You must follow the steps described below. Your application will not be considered complete until all of the necessary materials are received.
- Submit your abstract(s) HERE!
- Abstracts must include a Title, a list of Authors and Affiliations, and the following sections:
- Introduction: 500 characters
- Methods: 400 characters
- Results: 750 characters
- Discussion/Conclusion: 400 characters.
- You will receive immediate confirmation of successful abstract submission. Please note that authors whose abstracts are accepted for presentation will be expected to attend the meeting and give their presentation.
- Abstracts must include a Title, a list of Authors and Affiliations, and the following sections:
- Your abstract will be reviewed by the ESRF Executive Committee and, if deemed acceptable, you will be notified of the decision.
- Upon acceptance to the Forum, we will respond by email with the letter of acceptance.
- Your abstract must be received by November 30th, 2023 to be considered for acceptance.
- ESRF reserves the right to extend abstract deadlines if necessary.
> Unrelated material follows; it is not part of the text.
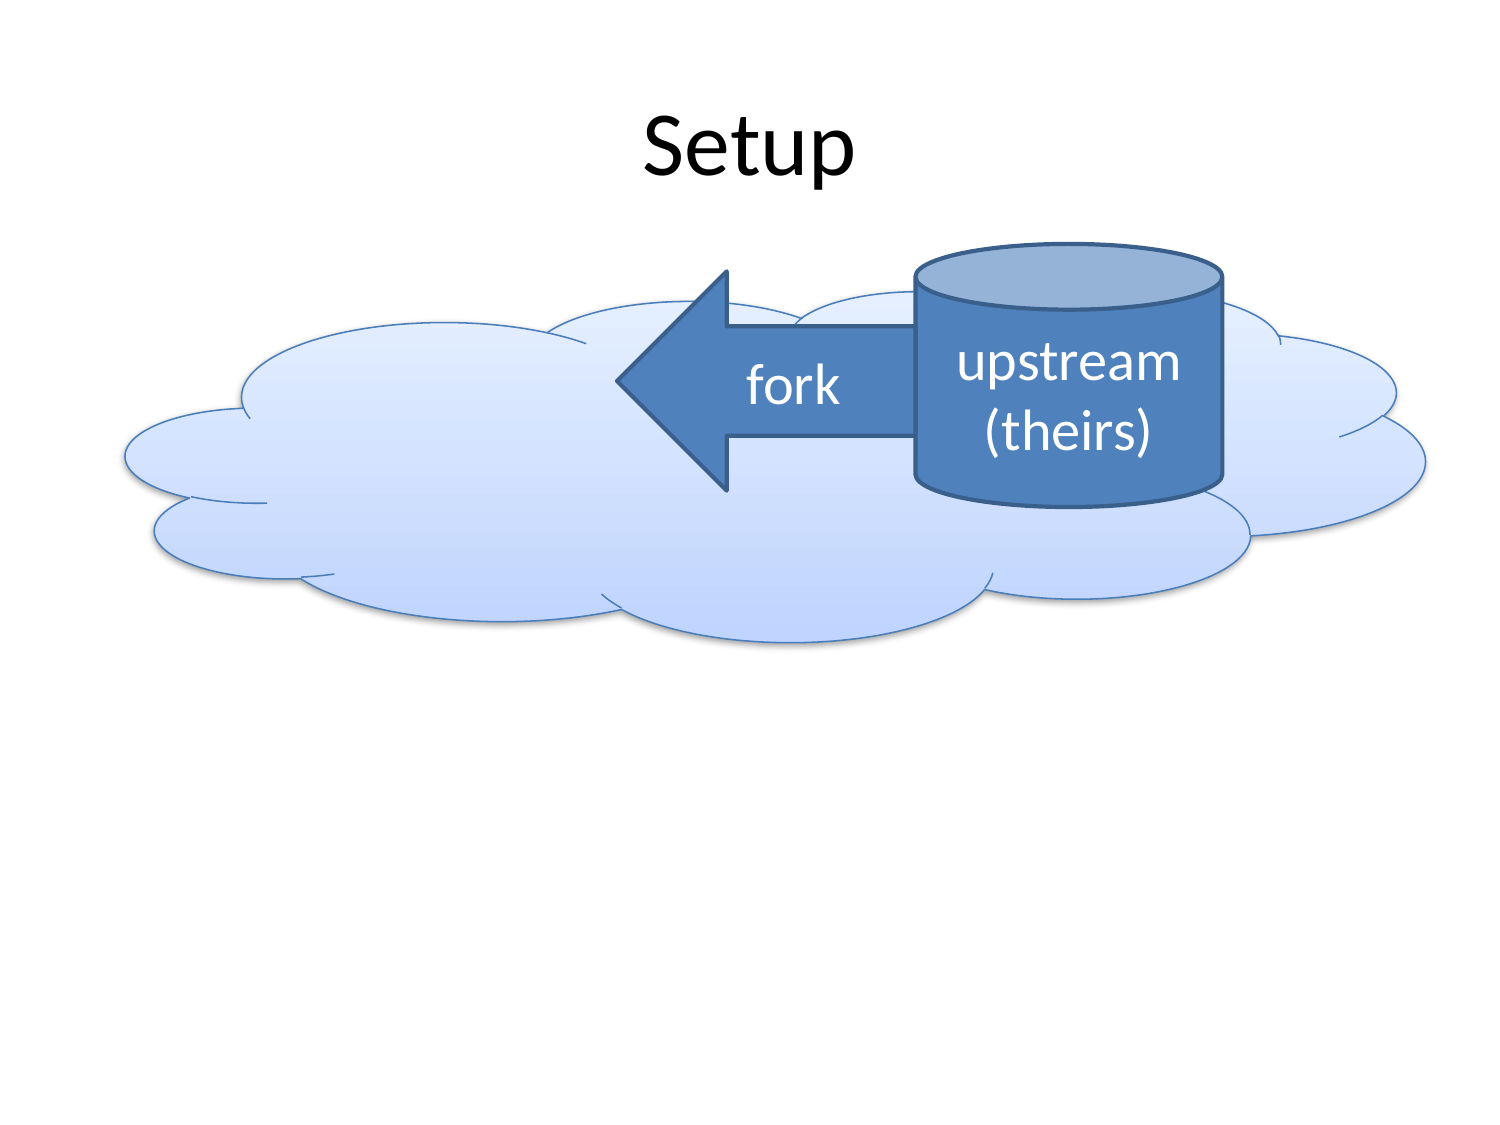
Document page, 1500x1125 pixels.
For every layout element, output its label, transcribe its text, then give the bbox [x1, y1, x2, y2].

Abstracts are evaluated on a rolling basis, and we will do our best to respond to submissions in a timely manner.
Abstract Text Instructions
Depicted below is a sample abstract in the actual format to be used for all submissions:
Title: One-on-one Care May Increase the Graduation Rates of Phase 2 Cardiac Rehabilitation
Authors: Brett M. Colbert BS [1]*, Rachael Chait BS [2], Julia Ossi BS [2], Eric Huang BS [2], Juilann Gilchrist MS [2], Thais Garcia DPT [3], Sharon Andrade-Bucknor MD, FACC [4]*
Affiliations: 1. Medical Scientist Training Program, University of Miami, Miller School of Medicine; 2. University of Miami, Miller School of Medicine; 3. Department of Physical Therapy, University of Miami, Miller School of Medicine; 4. Department of Internal Medicine, Cardiology Division, University of Miami, Miller School of Medicine
Introduction: Cardiac rehabilitation (CR) is an effective way to prevent morbidity and mortality related to cardiac events. CR operates in a dose-dependent manner: the more sessions completed, the more benefit to the patient, with the greatest benefit coming from completing the 12 weeks of Phase 2 rehab. Yet completion rates are low, averaging between 20-30%. Institutional factors are known to influence completion rates. Here we leveraged institutional changes that occurred as a result of COVID-19 to assess the effect of group size on CR completion outcomes and six-minute walk test performance.
Methods: We utilized retrospective analysis of patients in CR during 17 months before and 17 months after COVID-19-related closure (March - May 2020) in the CR department of an academic center. Variables analyzed included 6-minute walk test (6MWT), completion rate, and patient-to-provider ratio.
Results: There were 204 patients pre-COVID-19 and 51 patients post-COVID-19. Patient characteristics and demographics were similar in the pre-COVID-19 and post-COVID-19 groups. The change in 6MWT distance from baseline to after CR for patients who graduated pre-COVID-19 and post-COVID-19 was equivalent (+377.9 ft. [n=47; SD, 275.67 ft.] vs. +346.9 ft. [n=38; SD, 196.27 ft.]; p=0.59). The completion rate was higher post-COVID-19 than pre-COVID-19 (75% vs. 21%; OR, 10.9 [95%CI, 5.3-21.3, p<0.0001]). There were fewer patients per provider post- COVID-19 compared to pre-COVID-19 (0.4 patients/provider [SD, 0.12] vs. 2.8 patients/provider [SD, 0.74]; p<0.0001).
Discussion/Conclusions: Graduating CR before or after COVID-19 did not influence the functional outcomes of graduates as measured by 6MWT. However, it did have an effect on the completion rate, with participants post-COVID-19 being more likely to complete the program. This may be attributable to the lower patient-to-provider ratio post-COVID-19. This suggests that a more personalized CR program results in better completion rates.